The graph structure makes it easy to visualize bottlenecks. If 50 workflows are blocked on the same human approval node, you see it immediately. If an agent node has a 30% failure rate, you see it in the aggregate metrics.
Technical Verdict
The unified workflow graph pattern addresses a real problem: coordinating heterogeneous tasks (human approvals, agent actions, compute jobs) in a single workflow without special-casing any participant type. The unified node abstraction is conceptually clean and could simplify orchestration logic.
However, Enju as a project has minimal community validation (1 point, 1 comment on Show HN as of May 27, 2026). The available research material contains only a GitHub navigation menu, not the actual README or documentation. This assessment is based on the Show HN post title and repository description, not a review of the implementation.

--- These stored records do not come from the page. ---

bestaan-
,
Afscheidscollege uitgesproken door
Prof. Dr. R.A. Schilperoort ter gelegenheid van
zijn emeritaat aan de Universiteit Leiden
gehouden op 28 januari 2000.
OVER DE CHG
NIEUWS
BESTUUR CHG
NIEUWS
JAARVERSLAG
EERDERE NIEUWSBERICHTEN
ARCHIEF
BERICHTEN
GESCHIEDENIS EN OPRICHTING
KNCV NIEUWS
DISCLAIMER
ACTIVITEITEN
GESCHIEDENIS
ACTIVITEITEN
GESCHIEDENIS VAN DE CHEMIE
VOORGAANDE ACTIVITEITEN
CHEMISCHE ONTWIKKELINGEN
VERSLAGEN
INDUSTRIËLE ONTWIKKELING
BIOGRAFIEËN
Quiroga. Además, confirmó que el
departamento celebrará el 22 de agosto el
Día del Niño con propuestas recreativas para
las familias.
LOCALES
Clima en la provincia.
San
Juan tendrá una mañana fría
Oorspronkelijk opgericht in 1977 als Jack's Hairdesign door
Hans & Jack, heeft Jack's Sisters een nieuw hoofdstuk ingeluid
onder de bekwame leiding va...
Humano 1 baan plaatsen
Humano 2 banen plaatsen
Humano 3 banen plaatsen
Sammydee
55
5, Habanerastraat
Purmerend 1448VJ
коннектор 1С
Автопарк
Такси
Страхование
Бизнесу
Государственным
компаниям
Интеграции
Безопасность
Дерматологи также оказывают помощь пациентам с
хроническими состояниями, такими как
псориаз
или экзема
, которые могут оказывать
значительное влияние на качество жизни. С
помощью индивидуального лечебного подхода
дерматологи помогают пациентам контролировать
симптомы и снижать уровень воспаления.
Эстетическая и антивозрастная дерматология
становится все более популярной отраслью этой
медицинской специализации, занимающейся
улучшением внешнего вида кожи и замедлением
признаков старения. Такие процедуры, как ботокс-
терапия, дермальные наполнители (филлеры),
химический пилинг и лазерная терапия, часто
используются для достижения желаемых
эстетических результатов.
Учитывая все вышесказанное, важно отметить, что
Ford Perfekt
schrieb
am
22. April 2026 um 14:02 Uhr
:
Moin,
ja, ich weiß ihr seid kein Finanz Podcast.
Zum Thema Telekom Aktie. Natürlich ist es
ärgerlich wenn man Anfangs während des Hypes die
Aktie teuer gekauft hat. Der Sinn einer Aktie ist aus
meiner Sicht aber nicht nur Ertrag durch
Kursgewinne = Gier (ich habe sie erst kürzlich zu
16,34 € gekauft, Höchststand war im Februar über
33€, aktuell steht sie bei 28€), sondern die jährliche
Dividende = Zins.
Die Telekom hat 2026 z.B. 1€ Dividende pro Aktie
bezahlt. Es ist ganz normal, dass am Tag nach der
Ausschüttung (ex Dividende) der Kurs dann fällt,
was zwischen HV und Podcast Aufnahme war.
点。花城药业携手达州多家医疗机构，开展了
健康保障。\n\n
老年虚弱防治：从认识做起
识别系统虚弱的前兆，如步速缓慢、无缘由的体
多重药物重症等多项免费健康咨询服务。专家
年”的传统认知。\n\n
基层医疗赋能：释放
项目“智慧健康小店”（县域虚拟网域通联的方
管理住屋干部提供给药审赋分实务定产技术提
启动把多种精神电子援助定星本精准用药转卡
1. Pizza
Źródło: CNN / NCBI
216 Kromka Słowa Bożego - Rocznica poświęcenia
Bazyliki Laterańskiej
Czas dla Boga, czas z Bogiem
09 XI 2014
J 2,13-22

Use this pattern when you need to coordinate multi-step workflows that genuinely span humans, agents, and compute, and you want a single execution model for all three. Avoid it if your workflows are purely agent-to-agent or purely compute-to-compute. The overhead of the unified abstraction does not pay off. Also avoid it if you need automatic rollback or distributed transactions. Those require external systems or custom node handlers.
The architecture is promising but unproven. If you are evaluating Enju, read the actual repository README and source code to see how it handles state transitions, partial completion, and failure modes. The concept is sound. The implementation determines whether it is production-ready.